Des questions qui dépassent l’urbanisme

Malgré le suivi des travailleurs sociaux, l’explosion des familles monoparentales peut expliquer le déficit de suivi des enfants et des adolescents, renforcé par la précarité économique et culturelle.

On peut citer également l’échec du dispositif scolaire vertical et uniforme en dépit des zones et réseaux d’éducation prioritaire (ZEP, puis REP ou REP+ depuis 2015), qui ne sont pas parvenus à renforcer la stabilité et la cohésion des équipes éducatives.

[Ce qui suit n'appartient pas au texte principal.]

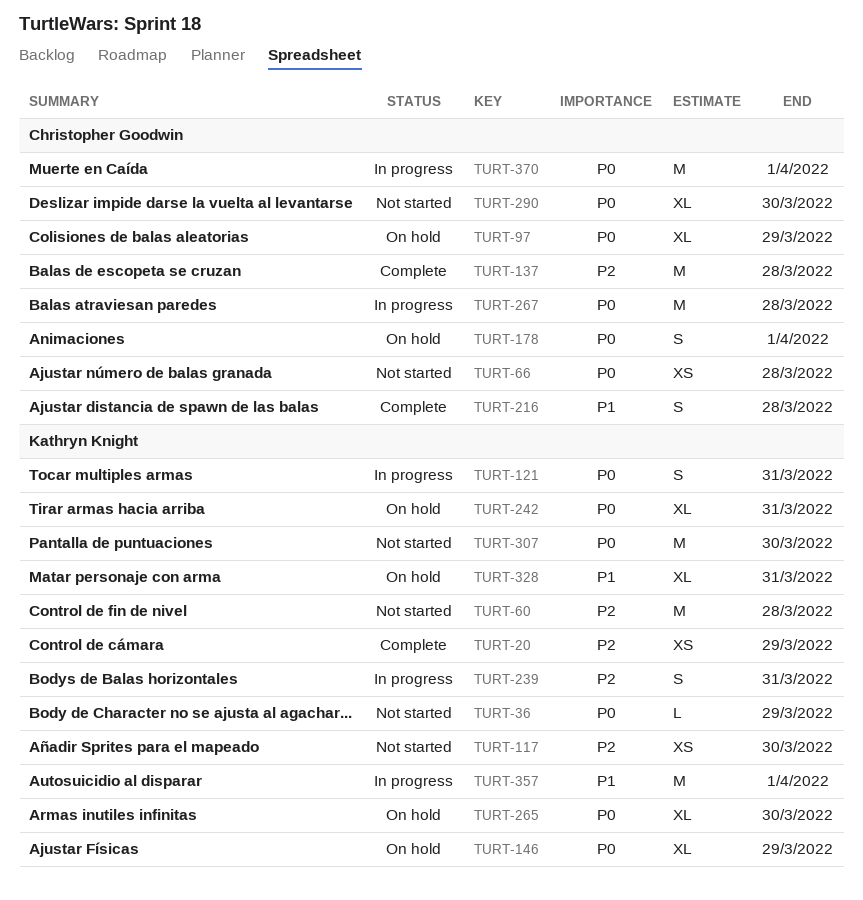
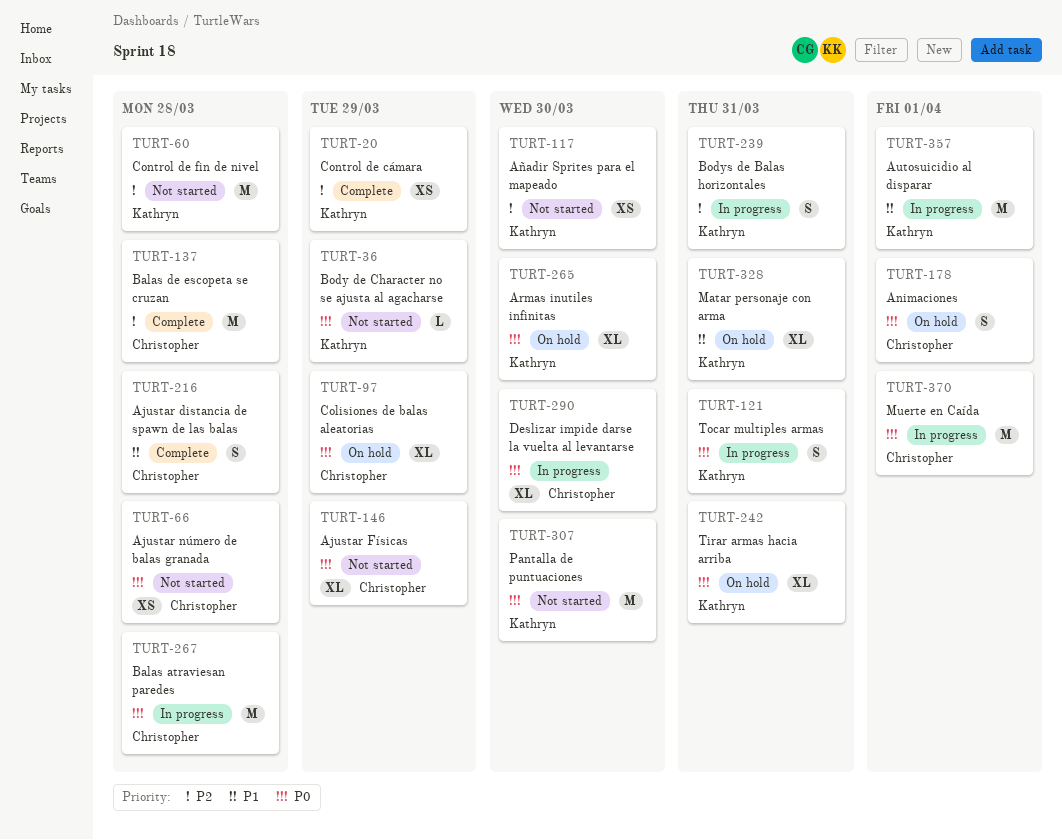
TURT-146, status: On hold -> Not started
TURT-146, owner: Kathryn Knight -> Christopher Goodwin
TURT-290, status: Not started -> In progress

Mais aussi l’insuffisante solidarité financière entre les territoires riches et prospères et les communes pauvres, au sein des métropoles traversées par de fortes inégalités.

Mentionnons aussi l’effondrement de l’encadrement politique des anciennes communes communistes et des mouvements d’éducation populaire au bénéfice d’un modèle axé sur la consommation et l’individualisme. Sans oublier la baisse de confiance pour tous les élus, y compris les maires, et la prise de distance avec tout ce qui incarne l’autorité qui fait mal, ne fait pas assez, ignore la population dont une grande majorité ne participe pas aux élections

Aujourd’hui, on mesure combien il a été plus facile d’agir sur le «bâti», aussi coûteux soit-il, que sur le peuplement et les pratiques sociales qui conduisent à une forme de ghetto culturel.

On sait la difficulté d’imposer la mixité sociale et la cohabitation, dans une société libérale devenue multiculturelle, où tous ceux qui le peuvent choisissent d’habiter où ils le souhaitent et scolarisent leurs enfants comme ils l’entendent, renforçant par une somme de décisions individuelles la tendance à la marginalisation de certains quartiers, que la puissance publique n’arrive plus à gérer correctement.